За Моравлина ответил словоохотливый Скилдин. И сказал такое, что Стайнберг не поверил своим ушам.
— Чего-чего? — переспросил он.
— Двенадцатая, говорю, — повторил Скилдин. — У меня двенадцатая ступень. Вы про такое даже думать боитесь.
Моравлин и Стайнберг молчали. Скилдин откинулся на спинку стула, понюхал бокал, но пить не стал. Наверное, решил, что свою корректировщицкую норму уже принял.
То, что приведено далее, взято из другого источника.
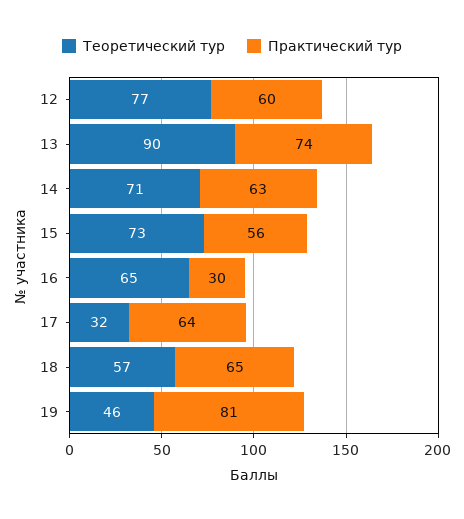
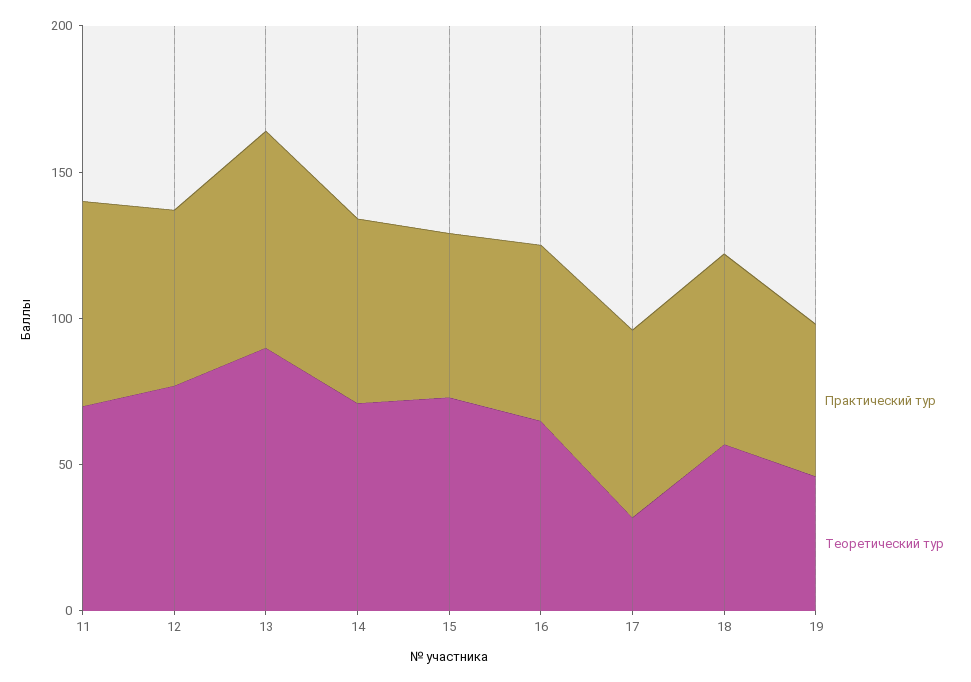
Практический тур, 16: 30 -> 60
Практический тур, 19: 81 -> 50
Практический тур, 11: none -> 70
Теоретический тур, 11: none -> 70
— Ты вот меня детьми попрекаешь, — тихо сказал он. — А теперь сравни. У тебя один сын и одна дочь. Оба — благополучные, рассудительные, законопослушные и ходят по твердой земле. А у меня там — полтора миллиона не пойми кого. И каждый считает меня царем-батюшкой, Отцом Небесным, заступником, богом и я даже не стал уточнять, кем еще. Они для меня все — дети. Причем маленькие. Ползунки. Они шагу без меня ступить не могут. Не могут потому, что действительно не могут. Это Венера. Она вся ползет, как пенка на киселе. И я про каждого помню, что вот этот — убийца, и в истерике с перепугу может расстрелять десяток-другой невинных. А эта — шлюха, которая больше всего боится, что кто-нибудь узнает о ее прошлом на Земле, потому что тут она — почтенная матрона. От страха разоблачения тоже запросто делов наделает. И почти у каждого есть дети. За которых они переживают так же, как ты за своих. Вот теперь и думай: на одной чаше весов — друзья, родные, которых у меня, кстати, нет, я детдомовский. На другой — полтора миллиона душ, которые ничем принципиально не отличаются от тех, которых я бросил на Земле. Только что менее благополучные и более несчастные. А через сто лет их будет полтора миллиарда. И жизнь этих полутора миллиардов напрямую зависит от того, что сделаю я здесь и сейчас, понимаешь? Ты мне в упрек ставишь редкие вздохи десятка людей, а о тех миллионах — забываешь! А я за них отвечаю! Не головой, не задницей — совестью! Своей совестью корректировщика!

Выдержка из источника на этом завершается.